Pagine drammatiche, tragiche, poi di solidarietà, speranza, polemiche, sorrisi per porte di casa e aziende che riaprono. Pagine di ricostruzione e di inchieste scoperchiate su chi sul terremoto, sulle tragedie, voleva fare affari. Sporchi. Un libro che si è preso pagine della nostra vita.

LO SPECIALE: TUTTI I VIDEO

Ma siamo qui. L’Emilia e la Bassa Modenese si stanno rialzando pur dovendo fare i conti anche con la più grave crisi economica dal dopoguerra ad oggi. E noi, come promesso, ci saremo fino all’ultima pagina di questo libro che nessuno avrebbe voluto scrivere. (Gianluca Pedrazzi)

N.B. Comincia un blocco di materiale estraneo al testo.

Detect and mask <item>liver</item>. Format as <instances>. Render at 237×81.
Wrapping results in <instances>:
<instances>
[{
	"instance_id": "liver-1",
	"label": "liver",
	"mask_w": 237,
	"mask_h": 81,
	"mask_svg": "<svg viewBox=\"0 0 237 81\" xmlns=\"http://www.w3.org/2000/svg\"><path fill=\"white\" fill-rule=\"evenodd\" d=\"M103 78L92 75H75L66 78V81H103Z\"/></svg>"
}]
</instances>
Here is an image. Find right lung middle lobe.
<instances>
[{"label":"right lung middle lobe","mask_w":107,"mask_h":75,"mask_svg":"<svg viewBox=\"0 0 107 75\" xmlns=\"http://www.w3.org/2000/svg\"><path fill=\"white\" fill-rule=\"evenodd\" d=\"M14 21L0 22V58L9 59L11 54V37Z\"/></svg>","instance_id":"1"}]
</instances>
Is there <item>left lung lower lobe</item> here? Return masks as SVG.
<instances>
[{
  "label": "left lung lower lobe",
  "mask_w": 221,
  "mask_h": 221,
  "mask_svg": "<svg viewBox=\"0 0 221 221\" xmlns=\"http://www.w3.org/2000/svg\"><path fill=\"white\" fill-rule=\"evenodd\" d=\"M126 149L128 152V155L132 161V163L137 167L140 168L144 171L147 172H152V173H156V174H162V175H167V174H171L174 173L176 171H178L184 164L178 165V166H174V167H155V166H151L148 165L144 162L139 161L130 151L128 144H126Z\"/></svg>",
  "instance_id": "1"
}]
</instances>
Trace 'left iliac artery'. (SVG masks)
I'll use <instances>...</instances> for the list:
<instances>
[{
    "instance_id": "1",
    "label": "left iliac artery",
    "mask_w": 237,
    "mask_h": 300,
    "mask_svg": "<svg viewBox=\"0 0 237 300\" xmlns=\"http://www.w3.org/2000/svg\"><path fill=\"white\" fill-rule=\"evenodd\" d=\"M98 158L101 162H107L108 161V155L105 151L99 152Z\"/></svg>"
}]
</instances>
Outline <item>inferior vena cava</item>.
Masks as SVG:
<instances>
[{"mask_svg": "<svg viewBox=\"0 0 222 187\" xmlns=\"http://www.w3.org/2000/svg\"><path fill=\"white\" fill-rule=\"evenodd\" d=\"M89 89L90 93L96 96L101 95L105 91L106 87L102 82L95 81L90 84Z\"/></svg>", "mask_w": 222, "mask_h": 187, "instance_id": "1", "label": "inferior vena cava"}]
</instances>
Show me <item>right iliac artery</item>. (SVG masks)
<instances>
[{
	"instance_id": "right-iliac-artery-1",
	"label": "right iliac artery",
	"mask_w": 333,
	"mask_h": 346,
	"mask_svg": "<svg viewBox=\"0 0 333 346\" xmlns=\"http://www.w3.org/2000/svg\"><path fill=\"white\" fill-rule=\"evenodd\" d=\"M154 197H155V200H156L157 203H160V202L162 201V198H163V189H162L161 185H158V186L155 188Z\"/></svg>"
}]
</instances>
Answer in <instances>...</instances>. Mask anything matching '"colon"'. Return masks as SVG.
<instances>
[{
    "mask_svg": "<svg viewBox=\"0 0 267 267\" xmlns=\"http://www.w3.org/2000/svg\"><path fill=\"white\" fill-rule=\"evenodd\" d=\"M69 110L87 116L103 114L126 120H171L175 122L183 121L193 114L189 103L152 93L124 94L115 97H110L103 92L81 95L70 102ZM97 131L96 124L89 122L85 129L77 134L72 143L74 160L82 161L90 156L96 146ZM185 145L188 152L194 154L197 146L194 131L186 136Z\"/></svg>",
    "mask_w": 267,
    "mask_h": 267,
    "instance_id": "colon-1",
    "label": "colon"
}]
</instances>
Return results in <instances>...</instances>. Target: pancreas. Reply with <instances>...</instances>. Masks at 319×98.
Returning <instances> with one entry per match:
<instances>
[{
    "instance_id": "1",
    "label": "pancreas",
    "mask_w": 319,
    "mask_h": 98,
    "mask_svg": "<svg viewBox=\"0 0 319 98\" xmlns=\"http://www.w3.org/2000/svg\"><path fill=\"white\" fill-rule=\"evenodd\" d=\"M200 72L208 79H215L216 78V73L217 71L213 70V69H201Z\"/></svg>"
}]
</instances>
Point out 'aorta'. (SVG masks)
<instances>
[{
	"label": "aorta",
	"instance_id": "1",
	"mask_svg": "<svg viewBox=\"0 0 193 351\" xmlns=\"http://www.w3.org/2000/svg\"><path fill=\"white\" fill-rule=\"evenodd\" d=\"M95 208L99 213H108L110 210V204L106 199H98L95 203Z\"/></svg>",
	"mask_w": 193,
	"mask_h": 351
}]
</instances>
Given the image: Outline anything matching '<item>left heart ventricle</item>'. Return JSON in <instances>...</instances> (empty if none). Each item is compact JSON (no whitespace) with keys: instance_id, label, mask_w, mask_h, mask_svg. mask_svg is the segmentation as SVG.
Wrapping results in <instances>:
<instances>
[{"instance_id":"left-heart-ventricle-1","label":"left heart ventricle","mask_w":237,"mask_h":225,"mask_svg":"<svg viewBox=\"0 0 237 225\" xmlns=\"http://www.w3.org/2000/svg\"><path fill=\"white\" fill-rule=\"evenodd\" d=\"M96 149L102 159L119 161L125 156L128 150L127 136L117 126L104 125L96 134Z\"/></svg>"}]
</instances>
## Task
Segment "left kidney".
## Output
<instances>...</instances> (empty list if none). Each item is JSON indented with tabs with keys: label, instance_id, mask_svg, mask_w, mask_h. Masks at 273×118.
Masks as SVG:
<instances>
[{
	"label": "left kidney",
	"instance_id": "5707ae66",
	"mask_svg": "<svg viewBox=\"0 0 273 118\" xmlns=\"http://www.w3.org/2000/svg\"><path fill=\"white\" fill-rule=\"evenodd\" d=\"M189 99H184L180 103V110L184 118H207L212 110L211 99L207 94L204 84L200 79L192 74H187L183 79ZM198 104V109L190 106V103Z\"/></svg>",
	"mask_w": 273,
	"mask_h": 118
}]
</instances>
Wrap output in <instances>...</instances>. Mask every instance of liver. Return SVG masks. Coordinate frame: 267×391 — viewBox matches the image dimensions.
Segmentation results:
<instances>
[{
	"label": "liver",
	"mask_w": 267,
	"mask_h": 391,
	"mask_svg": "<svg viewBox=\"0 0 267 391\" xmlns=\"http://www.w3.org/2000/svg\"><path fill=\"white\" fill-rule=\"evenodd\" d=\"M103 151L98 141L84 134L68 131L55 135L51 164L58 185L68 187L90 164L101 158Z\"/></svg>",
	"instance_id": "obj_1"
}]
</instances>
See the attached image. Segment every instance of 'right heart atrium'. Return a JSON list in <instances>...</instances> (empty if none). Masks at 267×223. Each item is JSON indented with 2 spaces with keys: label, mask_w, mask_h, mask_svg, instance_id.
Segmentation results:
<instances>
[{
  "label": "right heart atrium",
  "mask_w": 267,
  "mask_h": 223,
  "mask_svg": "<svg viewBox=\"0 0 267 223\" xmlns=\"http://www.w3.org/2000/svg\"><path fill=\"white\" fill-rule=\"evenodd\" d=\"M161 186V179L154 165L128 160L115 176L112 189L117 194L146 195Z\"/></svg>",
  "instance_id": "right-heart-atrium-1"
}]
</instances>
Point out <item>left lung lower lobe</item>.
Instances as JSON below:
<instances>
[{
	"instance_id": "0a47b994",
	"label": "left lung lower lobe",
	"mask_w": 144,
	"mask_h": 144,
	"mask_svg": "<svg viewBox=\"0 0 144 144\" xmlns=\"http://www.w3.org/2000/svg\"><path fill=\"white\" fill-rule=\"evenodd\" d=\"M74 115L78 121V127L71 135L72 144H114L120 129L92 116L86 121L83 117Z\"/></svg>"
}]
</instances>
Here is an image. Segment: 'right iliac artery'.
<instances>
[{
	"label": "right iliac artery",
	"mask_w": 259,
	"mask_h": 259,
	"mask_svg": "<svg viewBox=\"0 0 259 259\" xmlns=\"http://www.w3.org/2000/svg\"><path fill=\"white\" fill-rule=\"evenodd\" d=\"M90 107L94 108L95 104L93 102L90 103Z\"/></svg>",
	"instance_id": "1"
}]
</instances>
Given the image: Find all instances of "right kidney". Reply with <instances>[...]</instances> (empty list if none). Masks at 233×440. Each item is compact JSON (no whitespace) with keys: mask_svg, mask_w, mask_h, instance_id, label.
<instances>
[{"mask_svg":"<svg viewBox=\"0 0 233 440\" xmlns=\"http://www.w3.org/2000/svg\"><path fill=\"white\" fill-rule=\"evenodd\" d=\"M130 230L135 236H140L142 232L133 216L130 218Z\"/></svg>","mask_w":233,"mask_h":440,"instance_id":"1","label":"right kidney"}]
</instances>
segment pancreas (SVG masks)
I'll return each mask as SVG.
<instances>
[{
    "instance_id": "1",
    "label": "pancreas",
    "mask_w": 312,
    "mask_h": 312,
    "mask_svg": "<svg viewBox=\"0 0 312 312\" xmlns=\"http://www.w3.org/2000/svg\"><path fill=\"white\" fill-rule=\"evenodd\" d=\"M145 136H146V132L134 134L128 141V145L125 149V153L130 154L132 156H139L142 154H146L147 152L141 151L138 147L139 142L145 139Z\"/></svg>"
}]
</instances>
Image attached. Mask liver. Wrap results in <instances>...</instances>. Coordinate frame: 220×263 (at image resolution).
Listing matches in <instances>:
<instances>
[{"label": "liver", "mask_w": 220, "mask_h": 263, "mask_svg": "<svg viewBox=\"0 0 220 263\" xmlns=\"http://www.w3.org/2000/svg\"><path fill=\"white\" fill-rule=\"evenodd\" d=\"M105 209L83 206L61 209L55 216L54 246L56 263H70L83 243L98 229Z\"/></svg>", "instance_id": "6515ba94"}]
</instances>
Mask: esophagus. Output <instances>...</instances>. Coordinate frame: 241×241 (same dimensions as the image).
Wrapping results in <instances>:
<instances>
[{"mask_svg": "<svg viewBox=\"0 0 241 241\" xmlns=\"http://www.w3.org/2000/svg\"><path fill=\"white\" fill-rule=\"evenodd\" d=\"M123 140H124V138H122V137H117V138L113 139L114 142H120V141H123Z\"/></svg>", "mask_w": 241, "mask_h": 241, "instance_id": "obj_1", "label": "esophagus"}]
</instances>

COME ERA NEL 2012, DOVE SIAMO NEL 2016 COSA C’E’ ANCORA DA FARE

In questo speciale abbiamo cercato di tracciare un quadro di quello che è stato fatto in questi 4 anni da quelle due tragiche giornate del 20 e del 29 maggio 2016. Di lavoro da fare ce n’è ancora tanto, la ricostruzione non è completata. Ma al tempo stesso non si può dire che la Bassa e l’Emilia Romagna non siano ripartite.
BILANCIO DELLA RICOSTRUZIONE. A quattro anni di distanza, 19mila cittadini hanno ripreso possesso delle loro case e 25 paesi del cratere su 60 hanno quasi completato la ricostruzione. Sono alcuni dei primi risultati degli interventi post sisma messi in atto dalla Regione. Un bilancio che fotografa la situazione attuale di abitazioni private, patrimonio immobiliare pubblico e imprese danneggiati dal terremoto.